Abenteuer auf der Dracheninsel

„Und? Wo sind jetzt diese riesigen, unglaublich großen Vogeleier?“, fragt Mika. Bis jetzt hat er auf der Insel noch nicht ein einziges Ei und noch nicht einmal einen Vogel gesehen.

„Die sind hier überall versteckt“, erklärt Hardy. „Das ist ein bisschen wie Ostern.

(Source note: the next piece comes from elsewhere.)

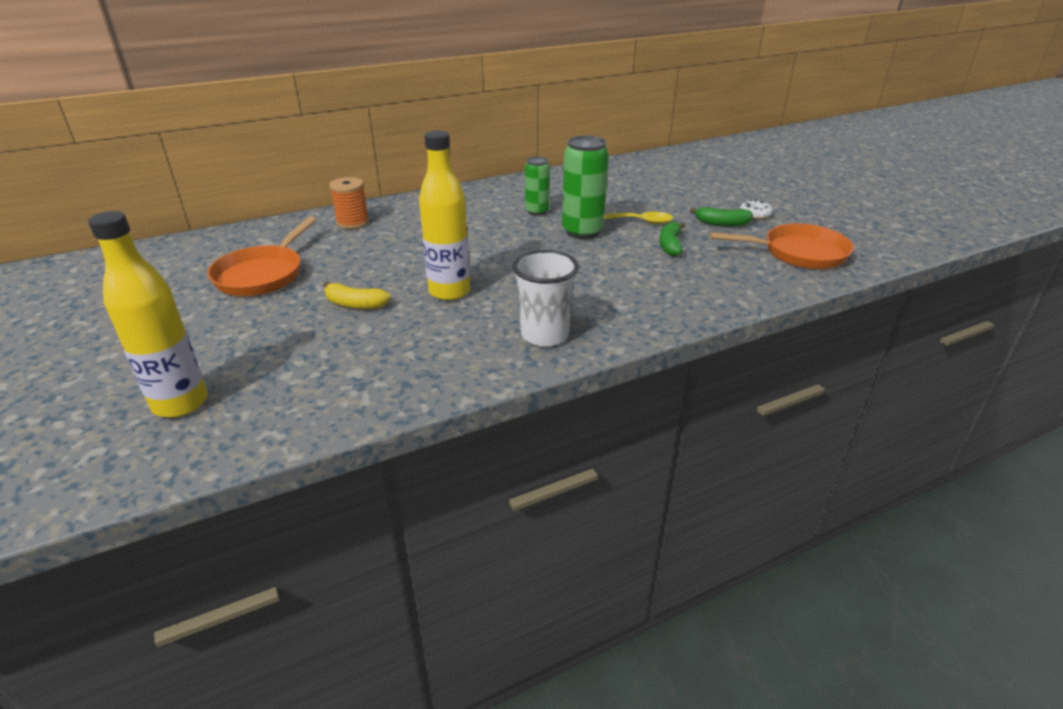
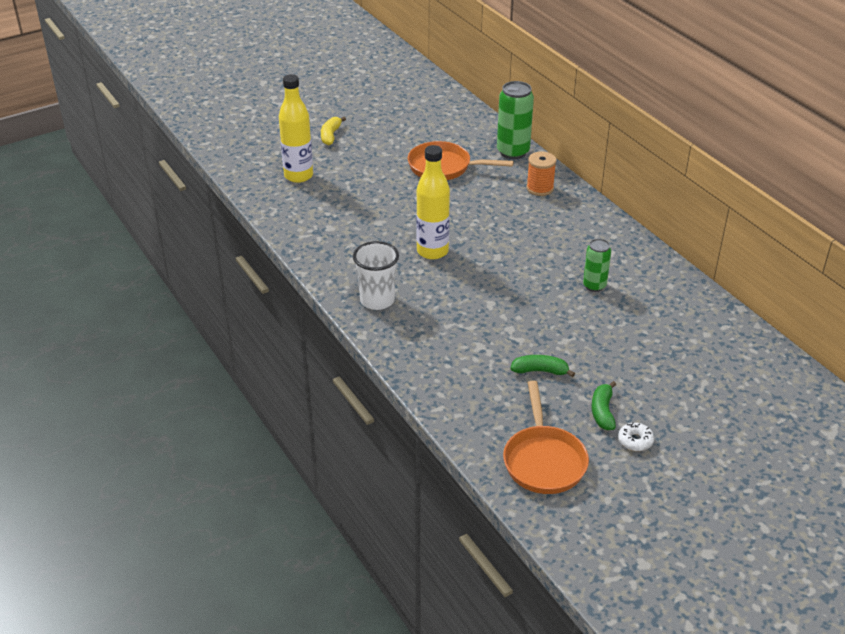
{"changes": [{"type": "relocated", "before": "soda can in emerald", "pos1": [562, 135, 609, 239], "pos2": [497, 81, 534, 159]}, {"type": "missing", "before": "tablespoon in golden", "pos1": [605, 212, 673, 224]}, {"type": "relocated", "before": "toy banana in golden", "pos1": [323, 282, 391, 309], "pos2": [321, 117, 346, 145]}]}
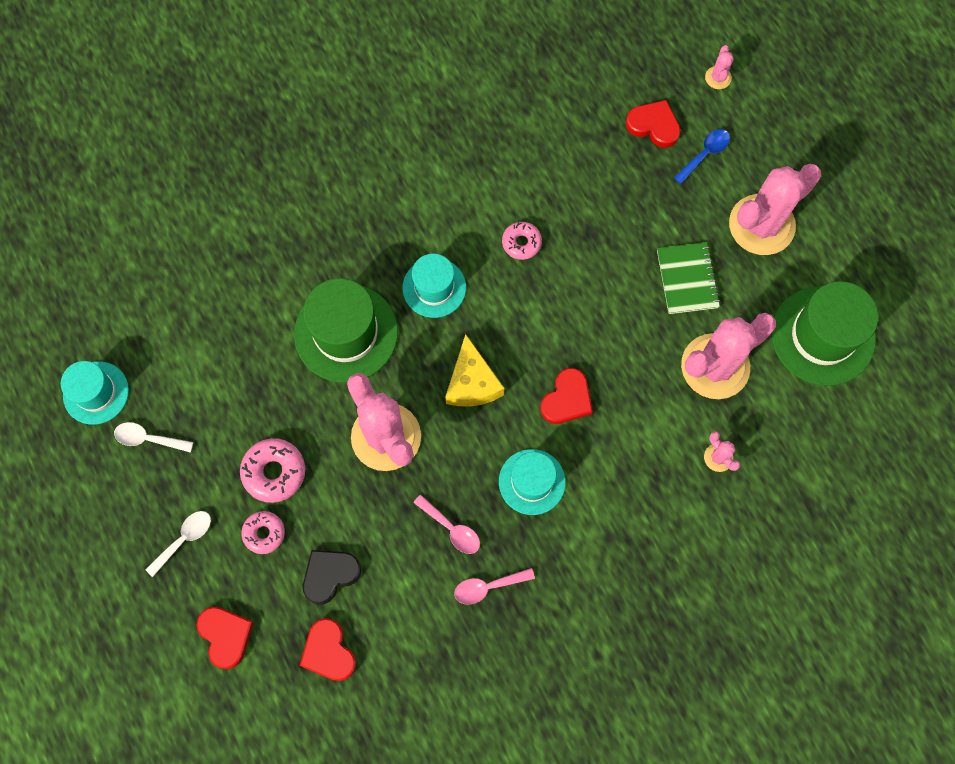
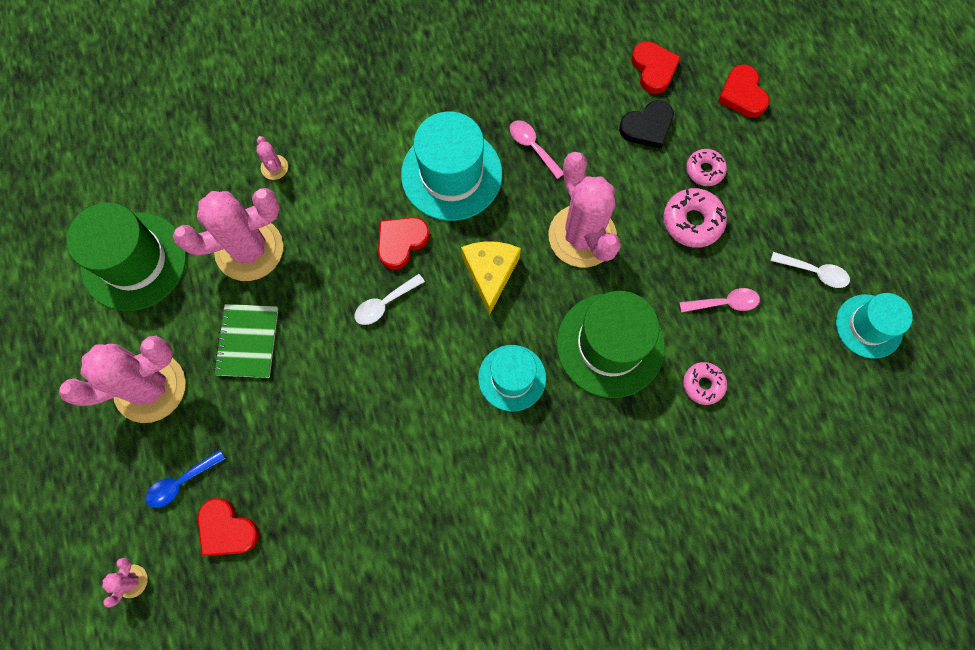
{"changes": [{"type": "relocated", "before": "glazed donut in rosy", "pos1": [502, 222, 542, 260], "pos2": [683, 362, 727, 405]}, {"type": "size", "before": "top hat in aqua", "pos1": [499, 449, 566, 515], "pos2": [401, 112, 502, 221], "scale": 1.61}, {"type": "relocated", "before": "tablespoon in snow-white", "pos1": [145, 511, 211, 577], "pos2": [355, 274, 425, 325]}, {"type": "relocated", "before": "tablespoon in rosy", "pos1": [454, 568, 535, 605], "pos2": [679, 288, 760, 313]}]}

Ihr müsst sie nur suchen!“

„Wir?“, fragt Edda. „Und was ist mit dir?“

„Ich kann mich doch unmöglich um alles kümmern! Ich habe euch doch schon hierhergeführt“, erwidert Hardy. „Aber falls ihr etwas zu essen findet, sagt mir Bescheid und rührt nichts an, ehe ich bei euch bin, um euch zu helfen.“

Während sich Mika und Edda in der Gegend umsehen, macht Hardy in seinem Korb erst einmal ein Nickerchen.

„Er ist so unfassbar faul“, schimpft Mika, als er mit seiner Freundin unter Blättern und Sträuchern nach Vogeleiern sucht. „Ich kenne kein Wildschwein, das fauler ist als er.“

„Wie viele Wildschweine kennst du denn außer ihm?“, fragt Edda.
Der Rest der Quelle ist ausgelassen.